═══ 页面正文

在金沙江中游地区,河谷谷肩至分水岭高度广泛发育着一系列宽阔平坦的古地形面,先前的研究认为,金沙江现代深切河谷的地形就是在这些平坦地形面解体之后形成的[21,22]。也就是说,河谷侵蚀是塑造现代金沙江中游地形的最主要过程,而古地形面上的侵蚀是微不足道或次要的[23]。显然,如果逆向思考,将河谷中侵蚀掉的物质填回,侵蚀前的古地形就可以大致恢复出来,进而就能重建当时的古水系格局。

结合野外地形调查,设定海拔1600 m、1800 m、2000 m及2200 m为古地形填充高度以重建相应的古水系格局。模型所用的地形数据为GDEM数据,空间分辨率为30 m×30 m,水系提取利用ArcGIS软件中的ArcSWAT模块实现。结果发现:填充海拔1800 m下的河谷,金沙江与周围水系格局与现代水系格局相差无几;而填充至海拔2000 m后,古水系格局开始发生明显变化,龙川江、普渡河等支流不再流向金沙江,而是汇入红河,在青藏高原东南面出现了一个流域面积比现在大得多的古红河水系。进一步将河谷填充至2200 m以上,南流的红河水系表现得更为明显(图5)。该研究结果表明,过去普遍认为的古长江袭夺古红河水系形成现代金沙江水系[21, 24]的假说在仅考虑区域地貌主要受河谷侵蚀塑造的层面上是成立的。

图5 填充至不同海拔高度河谷恢复的古水系场景 Fig. 5 Ancient drainage reconstruction scenarios created by filling the valley to different altitudes (a, b, c and d represent valleys filled to altitudes of 1600 m, 1800 m, 2000 m and 2200 m, respectively, to reconstruct ancient drainage)

══════
═══ 数据摘录

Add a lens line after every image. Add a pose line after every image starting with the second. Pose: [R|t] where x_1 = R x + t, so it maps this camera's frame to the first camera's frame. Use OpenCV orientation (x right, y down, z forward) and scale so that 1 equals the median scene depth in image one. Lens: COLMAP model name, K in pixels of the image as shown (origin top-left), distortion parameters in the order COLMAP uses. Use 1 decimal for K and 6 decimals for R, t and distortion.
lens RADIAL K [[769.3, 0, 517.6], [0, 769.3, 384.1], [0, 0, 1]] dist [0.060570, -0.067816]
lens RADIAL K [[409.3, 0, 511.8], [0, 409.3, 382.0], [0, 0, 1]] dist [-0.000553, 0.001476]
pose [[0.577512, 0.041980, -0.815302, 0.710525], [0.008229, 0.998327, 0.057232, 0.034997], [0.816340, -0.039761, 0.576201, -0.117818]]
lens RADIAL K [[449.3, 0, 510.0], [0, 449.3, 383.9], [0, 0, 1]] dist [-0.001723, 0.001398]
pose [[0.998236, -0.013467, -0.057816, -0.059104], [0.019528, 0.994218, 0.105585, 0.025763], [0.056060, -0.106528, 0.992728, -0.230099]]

══════

### 练习任务
请将关于金沙江古水系重建的正文从“结合野外地形调查,设定海拔1600 m、1800 m、2000”到“reconstruct ancient drainage)”一字不差地重新录入。 这些数据取自另一来源。

### 任务结果
结合野外地形调查,设定海拔1600 m、1800 m、2000 m及2200 m为古地形填充高度以重建相应的古水系格局。模型所用的地形数据为GDEM数据,空间分辨率为30 m×30 m,水系提取利用ArcGIS软件中的ArcSWAT模块实现。结果发现:填充海拔1800 m下的河谷,金沙江与周围水系格局与现代水系格局相差无几;而填充至海拔2000 m后,古水系格局开始发生明显变化,龙川江、普渡河等支流不再流向金沙江,而是汇入红河,在青藏高原东南面出现了一个流域面积比现在大得多的古红河水系。进一步将河谷填充至2200 m以上,南流的红河水系表现得更为明显(图5)。该研究结果表明,过去普遍认为的古长江袭夺古红河水系形成现代金沙江水系[21, 24]的假说在仅考虑区域地貌主要受河谷侵蚀塑造的层面上是成立的。

图5 填充至不同海拔高度河谷恢复的古水系场景 Fig. 5 Ancient drainage reconstruction scenarios created by filling the valley to different altitudes (a, b, c and d represent valleys filled to altitudes of 1600 m, 1800 m, 2000 m and 2200 m, respectively, to reconstruct ancient drainage)